▸ Extrait du texte
________
C'est la même chose précisément par rapport aux rayons de lumiere qui
partent d'un objet, ils ne nous apprennent point du tout où est cet
objet.
[Ces lignes optiques ne font connaitre ni les grandeurs ni les
figures.]
Ils ne nous font pas connaitre davantage les grandeurs ni même les
figures.
Je vois de loin une espèce de petite Tour. J'avance, j'apperçois, & je
touche un grand Bâtiment quadrangulaire. Certainement ce que je vois &
ce que je touche, n'est pas ce que je voiois. Ce petit objet rond qui
étoit dans mes yeux, n'est point ce grand Bâtiment quarré.
[Exemple en preuve.]
Autre chose est donc l'objet mesurable & tangible, autre chose est
l'objet visible. J'entends de ma chambre le bruit d'un carosse: j'ouvre
la fenêtre & je le vois; je descends & j'entre dedans. Or ce carosse
que j'ai entendu, ce carosse que j'ai vu, ce carosse que j'ai touché,
sont trois objets absolument divers de trois de mes sens, qui n'ont
aucun rapport immédiat les uns avec les autres.
Il y a bien plus: il est démontré, comme je l'ai dit, qu'il se forme
dans mon œil un angle une fois plus grand, quand je vois un homme à
quatre pieds de moi, que quand je vois le même homme à huit pieds de
moi. Cependant je vois toujours cet homme de la même grandeur: comment
mon sentiment contredit-il ainsi le mécanisme de mes organes? L'objet
est réellement une fois plus petit dans mes yeux, & je le vois une
fois plus grand. C'est en vain qu'on veut expliquer ce mystère par le
chemin, ou par la forme que prend le cristallin dans nos yeux. Quelque
supposition que l'on fasse, l'angle sous lequel je vois un homme à
quatre pieds de moi, est toujours double de l'angle sous lequel je le
vois à huit pieds; & la Géométrie ne résoudra jamais ce Problême.
________
▸ Lignes
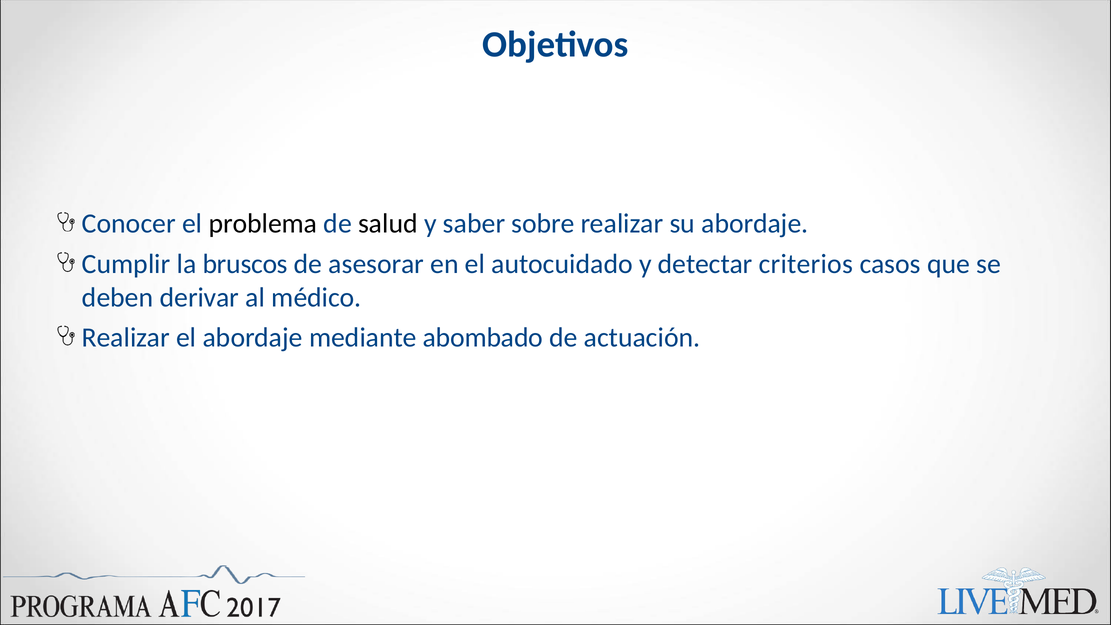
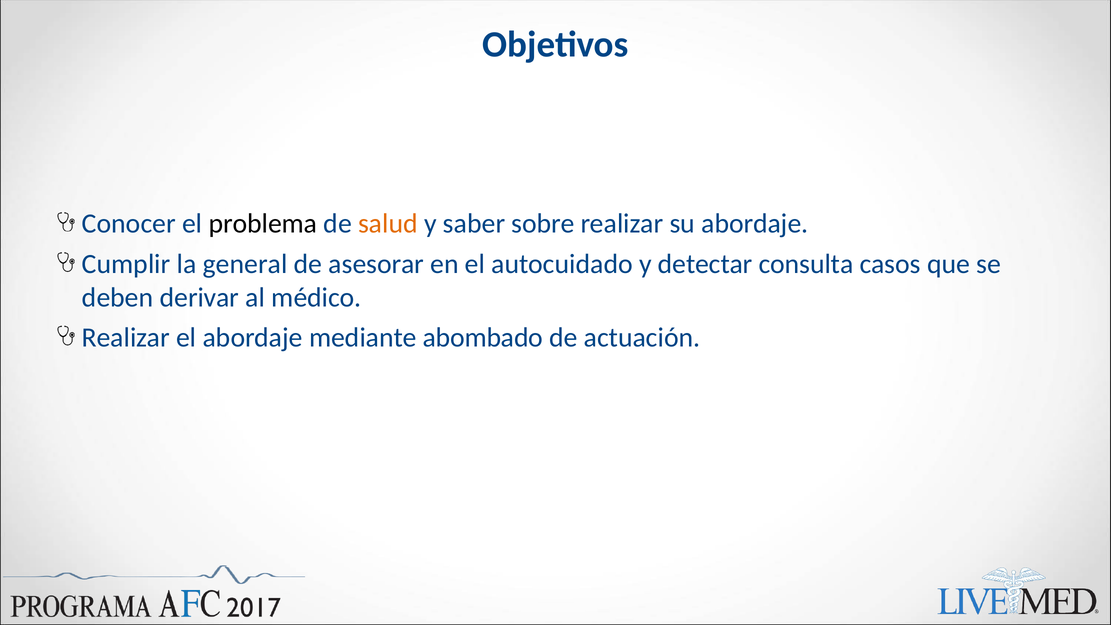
salud colour: black -> orange
bruscos: bruscos -> general
criterios: criterios -> consulta
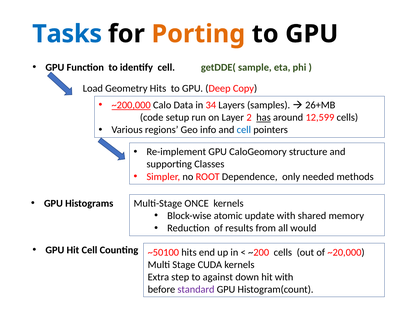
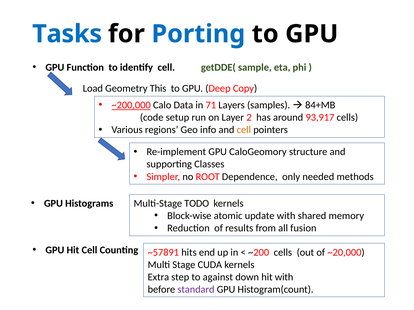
Porting colour: orange -> blue
Geometry Hits: Hits -> This
34: 34 -> 71
26+MB: 26+MB -> 84+MB
has underline: present -> none
12,599: 12,599 -> 93,917
cell at (244, 130) colour: blue -> orange
ONCE: ONCE -> TODO
would: would -> fusion
~50100: ~50100 -> ~57891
________
▸ Consigne
Recopiez fidèlement le passage de l'extrait sur la vue, en partant des mots « [Exemple en preuve.] » et en vous arrêtant après les mots « avec les autres. ».

▸ Corrigé
[Exemple en preuve.]
Autre chose est donc l'objet mesurable & tangible, autre chose est
l'objet visible. J'entends de ma chambre le bruit d'un carosse: j'ouvre
la fenêtre & je le vois; je descends & j'entre dedans. Or ce carosse
que j'ai entendu, ce carosse que j'ai vu, ce carosse que j'ai touché,
sont trois objets absolument divers de trois de mes sens, qui n'ont
aucun rapport immédiat les uns avec les autres.